Even these get-some scenarios tend to lapse into the sadistic id of Kirk/Spock sickbay fantasies, however. When R.E.M.'s Michael Stipe is kidnapped during a visit to the bank, author "AnnElise" (named after a gently pastoral song from 1984) dwells uncomfortably on his being slapped bloody, bound, gagged and left in a trunk, weeping. Stipe has only one thought: Peter!
That's portly, Rickenbacker-slinging guitarist Peter Buck, of course. Cut to Buck at R.E.M. HQ in Athens. He is watching CNN when something catches his eye. He tells lazy, monobrowed drummer Bill Berry (the Leonard McCoy figure here) to quit goldbricking and pay attention to the disturbing newscast.
"If anything has happened to Michael," Buck snarls at the perpetrators, "I will destroy you. I don’t know how, but I will find a way."

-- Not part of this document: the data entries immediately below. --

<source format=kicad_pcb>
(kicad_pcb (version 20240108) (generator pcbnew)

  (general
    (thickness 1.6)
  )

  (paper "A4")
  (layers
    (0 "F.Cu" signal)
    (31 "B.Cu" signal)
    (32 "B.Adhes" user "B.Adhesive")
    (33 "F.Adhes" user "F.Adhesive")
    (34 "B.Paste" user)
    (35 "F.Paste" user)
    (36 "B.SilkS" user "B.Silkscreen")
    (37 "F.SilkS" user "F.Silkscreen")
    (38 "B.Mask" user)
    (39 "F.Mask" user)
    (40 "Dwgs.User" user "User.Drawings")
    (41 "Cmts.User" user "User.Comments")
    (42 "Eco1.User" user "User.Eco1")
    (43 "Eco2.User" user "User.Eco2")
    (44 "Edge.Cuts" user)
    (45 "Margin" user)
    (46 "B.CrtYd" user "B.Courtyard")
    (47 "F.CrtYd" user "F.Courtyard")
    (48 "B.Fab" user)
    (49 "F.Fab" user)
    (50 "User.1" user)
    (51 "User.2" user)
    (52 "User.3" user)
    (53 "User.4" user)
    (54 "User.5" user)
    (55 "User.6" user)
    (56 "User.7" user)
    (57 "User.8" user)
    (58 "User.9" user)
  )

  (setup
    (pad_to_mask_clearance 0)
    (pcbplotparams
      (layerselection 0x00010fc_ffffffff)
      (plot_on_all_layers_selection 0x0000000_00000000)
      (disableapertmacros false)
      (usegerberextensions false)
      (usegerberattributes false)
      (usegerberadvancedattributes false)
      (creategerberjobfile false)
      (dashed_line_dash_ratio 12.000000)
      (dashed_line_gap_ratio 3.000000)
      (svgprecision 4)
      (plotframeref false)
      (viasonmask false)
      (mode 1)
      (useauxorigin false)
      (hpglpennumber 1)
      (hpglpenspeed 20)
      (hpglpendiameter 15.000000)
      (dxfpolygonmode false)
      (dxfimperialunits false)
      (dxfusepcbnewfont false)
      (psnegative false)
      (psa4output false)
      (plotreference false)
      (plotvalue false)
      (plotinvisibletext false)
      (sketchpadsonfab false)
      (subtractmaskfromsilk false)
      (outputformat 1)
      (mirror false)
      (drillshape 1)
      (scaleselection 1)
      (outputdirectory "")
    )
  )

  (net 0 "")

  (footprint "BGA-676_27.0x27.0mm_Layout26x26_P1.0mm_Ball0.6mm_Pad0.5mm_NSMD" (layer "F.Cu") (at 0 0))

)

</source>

Leave it to Buck to crack the case with his trademark Athenian logic. By the end of the unfinished story, the rhythm section has acknowledged its mutual feelings of love. There are also strong signs the entire exortion scam was masterminded by R.E.M. lawyer Bertis Downs. Could it be Berry left the band because he felt there was too much emphasis on crime-fighting?